Last week we talked about sharing our journey of educating ourselves on the topic of how to make meaningful decisions regarding climate change.
We continue to talk about the big picture, but this week we have set up a way of discussing live projects and recording possible design considerations in checklist format that can easily be added to or amended week by week. This should save us time and add more structure to our discussion.
A next point might be to formalise the topics by category so that each project would have a section on energy, material, etc… More to be seen as we go.
-The core at the heart of the building didn’t work because of the size of the building. We are still looking at the daylight in the core.
-Now it is a big effort for the quality of the ground floor and making a building that works for the city and the public realm. Having that overhang on the ground floor has a strong environmental story–balancing the need for a lot of transparency and glass at the interface with the city and still shading it from the worst of the summer heat and gaining the light in the winter.
-Looking at the radiation analysis that we’ve done, the southwest side will need solar shading measures on the upper levels.
-Let’s remember to reuse the solar panels that she has, or even add to them.
-We should do daylighting studies for the interiors as well.
-What is the material story for sustainability? We need to start thinking about this more. Stone vs. brick for the facade would be an important question. What should be the design life of this building? To be discussed further – but we need to understand this issue.
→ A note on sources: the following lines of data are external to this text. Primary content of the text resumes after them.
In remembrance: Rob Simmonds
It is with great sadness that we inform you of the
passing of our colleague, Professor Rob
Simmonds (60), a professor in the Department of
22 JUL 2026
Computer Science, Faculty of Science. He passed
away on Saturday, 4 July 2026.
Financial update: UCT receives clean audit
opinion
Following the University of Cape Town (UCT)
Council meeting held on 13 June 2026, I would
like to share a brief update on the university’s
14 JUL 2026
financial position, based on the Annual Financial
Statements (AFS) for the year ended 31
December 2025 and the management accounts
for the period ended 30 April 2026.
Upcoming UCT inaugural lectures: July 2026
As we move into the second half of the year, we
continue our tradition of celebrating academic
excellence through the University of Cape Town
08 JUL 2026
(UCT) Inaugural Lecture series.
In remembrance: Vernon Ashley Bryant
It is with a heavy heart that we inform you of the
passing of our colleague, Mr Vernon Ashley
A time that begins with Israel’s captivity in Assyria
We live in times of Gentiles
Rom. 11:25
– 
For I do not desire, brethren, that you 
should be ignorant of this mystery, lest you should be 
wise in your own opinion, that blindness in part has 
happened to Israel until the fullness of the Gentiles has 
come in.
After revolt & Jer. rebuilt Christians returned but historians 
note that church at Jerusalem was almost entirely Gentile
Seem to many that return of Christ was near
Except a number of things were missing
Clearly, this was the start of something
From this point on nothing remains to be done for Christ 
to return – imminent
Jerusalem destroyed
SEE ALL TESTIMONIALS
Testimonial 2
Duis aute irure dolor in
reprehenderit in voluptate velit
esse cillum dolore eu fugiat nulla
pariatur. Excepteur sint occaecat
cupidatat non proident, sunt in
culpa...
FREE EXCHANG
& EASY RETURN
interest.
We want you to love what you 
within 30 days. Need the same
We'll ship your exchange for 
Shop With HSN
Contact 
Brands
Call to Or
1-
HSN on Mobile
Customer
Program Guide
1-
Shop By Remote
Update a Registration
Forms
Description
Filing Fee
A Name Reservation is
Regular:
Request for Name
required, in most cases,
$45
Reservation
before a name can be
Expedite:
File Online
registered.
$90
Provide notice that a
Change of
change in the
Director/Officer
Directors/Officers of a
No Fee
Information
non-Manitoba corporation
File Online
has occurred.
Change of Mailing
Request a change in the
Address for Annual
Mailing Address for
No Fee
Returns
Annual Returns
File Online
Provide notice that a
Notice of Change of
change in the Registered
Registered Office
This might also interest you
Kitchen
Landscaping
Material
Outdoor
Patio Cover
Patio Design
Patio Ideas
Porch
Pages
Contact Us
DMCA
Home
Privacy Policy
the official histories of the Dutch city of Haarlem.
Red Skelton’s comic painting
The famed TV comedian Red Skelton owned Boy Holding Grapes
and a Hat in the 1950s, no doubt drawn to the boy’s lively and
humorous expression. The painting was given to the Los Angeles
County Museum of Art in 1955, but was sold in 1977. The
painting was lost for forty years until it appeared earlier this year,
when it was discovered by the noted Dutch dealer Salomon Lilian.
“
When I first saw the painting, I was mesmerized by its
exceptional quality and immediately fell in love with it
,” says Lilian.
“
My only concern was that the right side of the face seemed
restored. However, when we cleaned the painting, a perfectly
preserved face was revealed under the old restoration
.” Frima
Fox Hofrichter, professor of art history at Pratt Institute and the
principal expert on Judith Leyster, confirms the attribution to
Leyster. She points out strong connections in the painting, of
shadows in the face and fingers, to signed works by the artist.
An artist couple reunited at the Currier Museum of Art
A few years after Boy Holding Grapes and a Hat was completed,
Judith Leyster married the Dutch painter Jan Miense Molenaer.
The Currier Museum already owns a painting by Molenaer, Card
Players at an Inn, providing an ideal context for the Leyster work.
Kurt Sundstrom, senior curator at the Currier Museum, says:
-Insulation specification of the windows and the facade is important.
For the confidential project:
-We are moving away from the idea of the enormous wooden cantilever and towards a lighter, more delicate structure that is more efficient in terms of material and size.
-Solar gain is an important part of the design and we should be calculating this and avoiding too much glass where we have high heat loads. Also, heat loss from the glass is an important consideration.
-Are we going to heat and cool it, and if so how will we do that in a sustainable way?
-What is the design life for this building? Could the glass be replaced easily every 20/25 years while the rest of the building lasts for 100?
-Could we consider maintenance for this? It will be important for the long-term viability and design life of the building. This also affects the aesthetics.
-Could it be designed as a modular design that could create simplified fabrication and also the possibility for dismounting or moving when needed? Design for dismounting would help us with our story for Historic England.
-Passive design principles–would it be possible to have some principles that would help with that? Passive heating in thermal mass in the floor in the winter? Cooled radiant floor in the summer? Maybe a way of drawing the air past the interior plants or exterior plants as part of the ventilation concept? And possibility water features?
-Natural ventilation and opening panels being a feature?
-Thickness of the roof and insulation of the roof is an important consideration.
-We did the shadow studies and didn’t see a big difference in terms of daylight hours between the smaller and larger versions.
-We didn’t do the radiation but we can do that.
-Design for disassembly is still an idea for us. However, we are now considering more design for flexibility and adaptive reuse. For now, flexibility is more of a priority for us than disassembly.
-We may not be able to pursue the idea of a fully wooden structure building due to a variety of factors. This is still being evaluated. If we cannot even use glu-lam structure for columns and beams alone, then another option could be recycled steel modular system.
-Modular design for mechanical services: we should just talk about sustainable mechanical design with our engineer briefly even at this stage.
-Maintaining cross-ventilation for the building would be an important criteria for design. Natural vs mechanical ventilation is very important.
-Could this be a fully passive building? If not, could it achieve fully carbon neutral? Zero net energy?
-For this, daylighting becomes really important.
-Green roof and rainwater collection for the building. Also PV’s on the roof as an important model.
-In the master plan design, what are the durability and also the fire implications for designing and building these exterior structures out of mass timber? Also, what are the maintenance costs? We need to speak with an engineer about this.
-If we want the beacons to be there for a long time and to last, we should consider not just materials and design approach but also questions like accessibility.
-More trees and vegetation in the master plan for air quality and avoiding heat island effect.
-Encouraging limiting of car traffic in the centre.
-Managing construction and demolition of the site could be discussed at later stages.
-Wood for feature walls: can it be FSC certified?
-Low VOC finishing oils for the wood.
-Paints that absorb pollution and CO2?
-We are using LED lighting, that will save energy.
-Water: low-flow fittings that still have really strong pressure?
-Rainwater harvesting for outdoor irrigation?
-Stone for facade was sourced regionally (Syria). Stone for floor was sourced (in Spain?)
-For future projects there, can we do more with local labour, local materials, local products?
-Let’s create a briefing that shows the site so that people can comment on this next time.
-For the office, organising relevant CPD’s related to climate change. An actual climate change expert.
-We could go to events.
-We can make a wish list of people we might like to come
-Ellen MacArthur foundation (Circular economy UK)
-Arabella and Monika on materials?
-Cindy Harris and Pat Borer (The whole house book)?
-Wood for Good people?
-Blanche Cameron (Josef’s tutor from UCL)?
-Possibly organise group CPD with others.
-Also a more clear recycling strategy.